### DIRECTION A
Convert the rows of source data into a numbered list, from the line with "family: Cerambycidae" through the last line of the rows, and skip any blank lines.

### EXTRACT

* * * * *

In [5]:
#  Loading Required Libraries and Data

import pandas as pd
from IPython.display import display

# file path
file_path = "../data/Common Data Warehouse-Orginal.xlsx"


xls = pd.ExcelFile(file_path)


financial_df = xls.parse("Financial")  # Contains transaction amounts
gl_df = xls.parse("GL")  # Contains GL Account details (to identify off-balance transactions)
customer_df = xls.parse("Customer")  # Contains sector information


# Checking unique values in "GL Account Name" to find the correct off-balance label
if "GL Account Name" in gl_df.columns:
    unique_gl_names = gl_df["GL Account Name"].unique()
    print("Unique GL Account Names:", unique_gl_names)
else:
    raise KeyError("Column 'GL Account Name' not found in GL Table")

* * * * *

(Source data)
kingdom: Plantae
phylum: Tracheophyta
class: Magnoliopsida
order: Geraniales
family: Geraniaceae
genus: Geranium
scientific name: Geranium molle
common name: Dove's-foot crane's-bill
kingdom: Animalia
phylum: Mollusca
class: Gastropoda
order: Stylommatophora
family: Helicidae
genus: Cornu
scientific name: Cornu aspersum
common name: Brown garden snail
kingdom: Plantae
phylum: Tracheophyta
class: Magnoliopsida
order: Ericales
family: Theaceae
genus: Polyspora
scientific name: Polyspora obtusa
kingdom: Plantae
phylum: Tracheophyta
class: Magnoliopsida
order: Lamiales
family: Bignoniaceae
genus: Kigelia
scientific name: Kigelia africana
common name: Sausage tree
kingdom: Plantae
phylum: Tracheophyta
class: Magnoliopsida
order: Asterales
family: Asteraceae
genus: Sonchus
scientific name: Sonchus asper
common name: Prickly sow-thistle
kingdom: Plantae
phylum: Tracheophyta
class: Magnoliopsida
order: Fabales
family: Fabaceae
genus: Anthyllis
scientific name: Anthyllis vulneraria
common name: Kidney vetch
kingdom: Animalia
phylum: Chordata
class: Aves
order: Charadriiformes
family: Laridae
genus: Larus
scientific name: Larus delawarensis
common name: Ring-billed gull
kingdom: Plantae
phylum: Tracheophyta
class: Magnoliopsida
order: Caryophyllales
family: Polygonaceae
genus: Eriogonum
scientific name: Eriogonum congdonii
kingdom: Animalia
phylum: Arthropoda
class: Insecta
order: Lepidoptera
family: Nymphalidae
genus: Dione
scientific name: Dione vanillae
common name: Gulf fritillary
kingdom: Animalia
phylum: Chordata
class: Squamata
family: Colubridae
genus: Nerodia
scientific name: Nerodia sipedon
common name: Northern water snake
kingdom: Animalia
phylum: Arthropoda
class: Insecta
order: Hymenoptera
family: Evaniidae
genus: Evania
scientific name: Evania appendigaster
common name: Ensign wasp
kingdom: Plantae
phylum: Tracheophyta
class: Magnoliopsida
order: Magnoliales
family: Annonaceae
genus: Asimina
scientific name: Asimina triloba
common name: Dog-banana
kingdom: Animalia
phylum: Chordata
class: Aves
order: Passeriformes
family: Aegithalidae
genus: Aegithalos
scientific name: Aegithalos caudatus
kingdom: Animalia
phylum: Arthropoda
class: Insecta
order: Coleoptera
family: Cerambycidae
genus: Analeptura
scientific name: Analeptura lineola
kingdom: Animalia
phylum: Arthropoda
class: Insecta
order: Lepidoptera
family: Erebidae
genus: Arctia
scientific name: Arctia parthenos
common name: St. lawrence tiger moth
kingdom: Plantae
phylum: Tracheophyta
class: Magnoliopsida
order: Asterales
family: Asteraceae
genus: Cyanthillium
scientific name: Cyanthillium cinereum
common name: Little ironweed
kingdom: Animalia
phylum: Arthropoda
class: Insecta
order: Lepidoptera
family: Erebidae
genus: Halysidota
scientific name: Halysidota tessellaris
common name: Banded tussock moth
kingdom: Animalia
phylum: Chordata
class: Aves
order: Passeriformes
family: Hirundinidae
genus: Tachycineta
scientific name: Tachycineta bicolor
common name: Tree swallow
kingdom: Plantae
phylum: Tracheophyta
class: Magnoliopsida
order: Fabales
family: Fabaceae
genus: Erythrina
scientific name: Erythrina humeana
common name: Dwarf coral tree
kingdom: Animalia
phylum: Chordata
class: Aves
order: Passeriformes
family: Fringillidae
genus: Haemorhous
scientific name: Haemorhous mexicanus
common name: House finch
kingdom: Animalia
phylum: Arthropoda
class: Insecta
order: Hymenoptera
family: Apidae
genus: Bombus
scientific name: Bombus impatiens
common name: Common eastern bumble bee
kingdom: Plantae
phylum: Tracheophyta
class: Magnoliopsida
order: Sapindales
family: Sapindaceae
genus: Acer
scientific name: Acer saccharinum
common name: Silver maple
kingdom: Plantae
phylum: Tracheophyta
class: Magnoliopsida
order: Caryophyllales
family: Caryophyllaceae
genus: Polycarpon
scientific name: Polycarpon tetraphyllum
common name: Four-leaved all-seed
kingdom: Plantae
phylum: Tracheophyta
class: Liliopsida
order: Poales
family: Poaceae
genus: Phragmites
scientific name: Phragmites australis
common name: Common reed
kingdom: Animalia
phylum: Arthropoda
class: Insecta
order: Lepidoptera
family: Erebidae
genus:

* * * * *

### DIRECTION B
In the code, what type of error is raised when the GL table has no "GL Account Name" column?

### COMPLETE RESPONSE A
1. family: Cerambycidae
2. genus: Analeptura
3. scientific name: Analeptura lineola
4. kingdom: Animalia
5. phylum: Arthropoda
6. class: Insecta
7. order: Lepidoptera
8. family: Erebidae
9. genus: Arctia
10. scientific name: Arctia parthenos
11. common name: St. lawrence tiger moth
12. kingdom: Plantae
13. phylum: Tracheophyta
14. class: Magnoliopsida
15. order: Asterales
16. family: Asteraceae
17. genus: Cyanthillium
18. scientific name: Cyanthillium cinereum
19. common name: Little ironweed
20. kingdom: Animalia
21. phylum: Arthropoda
22. class: Insecta
23. order: Lepidoptera
24. family: Erebidae
25. genus: Halysidota
26. scientific name: Halysidota tessellaris
27. common name: Banded tussock moth
28. kingdom: Animalia
29. phylum: Chordata
30. class: Aves
31. order: Passeriformes
32. family: Hirundinidae
33. genus: Tachycineta
34. scientific name: Tachycineta bicolor
35. common name: Tree swallow
36. kingdom: Plantae
37. phylum: Tracheophyta
38. class: Magnoliopsida
39. order: Fabales
40. family: Fabaceae
41. genus: Erythrina
42. scientific name: Erythrina humeana
43. common name: Dwarf coral tree
44. kingdom: Animalia
45. phylum: Chordata
46. class: Aves
47. order: Passeriformes
48. family: Fringillidae
49. genus: Haemorhous
50. scientific name: Haemorhous mexicanus
51. common name: House finch
52. kingdom: Animalia
53. phylum: Arthropoda
54. class: Insecta
55. order: Hymenoptera
56. family: Apidae
57. genus: Bombus
58. scientific name: Bombus impatiens
59. common name: Common eastern bumble bee
60. kingdom: Plantae
61. phylum: Tracheophyta
62. class: Magnoliopsida
63. order: Sapindales
64. family: Sapindaceae
65. genus: Acer
66. scientific name: Acer saccharinum
67. common name: Silver maple
68. kingdom: Plantae
69. phylum: Tracheophyta
70. class: Magnoliopsida
71. order: Caryophyllales
72. family: Caryophyllaceae
73. genus: Polycarpon
74. scientific name: Polycarpon tetraphyllum
75. common name: Four-leaved all-seed
76. kingdom: Plantae
77. phylum: Tracheophyta
78. class: Liliopsida
79. order: Poales
80. family: Poaceae
81. genus: Phragmites
82. scientific name: Phragmites australis
83. common name: Common reed
84. kingdom: Animalia
85. phylum: Arthropoda
86. class: Insecta
87. order: Lepidoptera
88. family: Erebidae
89. genus:

### COMPLETE RESPONSE B
A KeyError.